I always wanted a Chicago daily newspaper to pay me to hang out at the McCormick Place convention center and just report on the weirdest conference taking place there every day. Like a conclave of professional speechwriters, for instance.
Short of that, I could write a daily blog by just scrolling through LinkedIn and making fun of people trying to be “professional.”
On LinkedIn:
People call their corporate tenures “amazing.” What, exactly, was “amazing” about your six years working as a comtroller at Western Power Corporation?
The glibbest fuck wins. This has been going around LinkedIn communication circles, for instance. “Likes” out the wazoo. It means exactly nothing.

Rhymes with glib fuck: Gary Vaynerchuk. And if you don’t know who that is, don’t look him up.
In glib fuck’s poker, the first glib fuck doesn’t stand a chance. “Quote of the day: ‘When I let go of what I am, I become what I might be. When I let go of what I have, I receive what I need.’ — Tao Te Ching” Yes, Chinese people can be glib fucks too. Confucius was huge on LinkedIn.
(The only people who get more likes than glib fucks are the sanctimonious fucks, who post phony homilies on such courageous themes as the importance of never badmouthing competitors.)
Twain supposedly said, “When the end of the world comes, I want to be in Cincinnati because it’s always 20 years behind the times.” Now, that’s LinkedIn.

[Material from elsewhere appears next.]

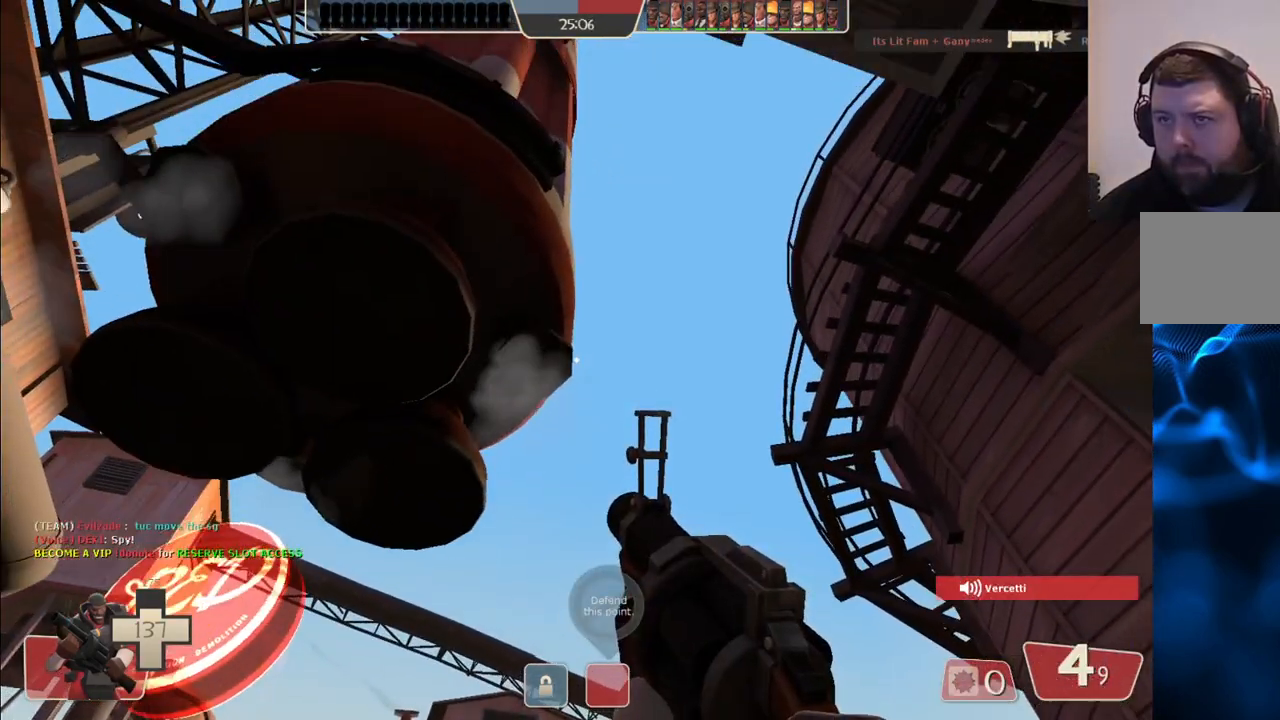
{"buttons": [], "left_stick": "right", "right_stick": "center", "events": [[33, "left_stick", "up-right"], [200, "right_stick", "down-left"], [317, "left_stick", "right"], [317, "right_stick", "center"]]}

The other night I read this bolt from the blue: “We’re seeing the most innovative companies are continuing to shift to video.”
LinkedIn is:
People telling you they are excited about things.
“Edgy content.”
“Serial entrepreneur,” as a term of admiration.
Sentences like, “Storytelling is only table stakes.”
And people who say those things, with a straight face.
And across this vast white wasteland, not an ounce of truth or a new idea, because such things bead on LinkedIn and run off, like water off a glib fuck’s back.
In the name of Frederick Winslow Taylor, what a waste of everybody’s time.
Yes x 100,000 times!
A gassy swamp that’s not worth the slog…
Ok, agreed but still the post seems a little harsh. I actually know two recent college grads who got decent jobs through LinkedIn connections—and now they can move out of their parents’ houses, so LinkedIn can’t be all that bad.
Oh, I love LinkedIn as a way to connect with folks; could not do my business without it; or wouldn’t want to try to, anyway. It’s the way people BEHAVE on it, on their LinkedIn feed, that disgusts me.
Also, if the post only seems a little harsh, I have clearly failed in my attempt to make it insanely harsh.
😂😂😂 Good burn Dave! Love the last paragraph before the reference to Frederick Winslow Taylor.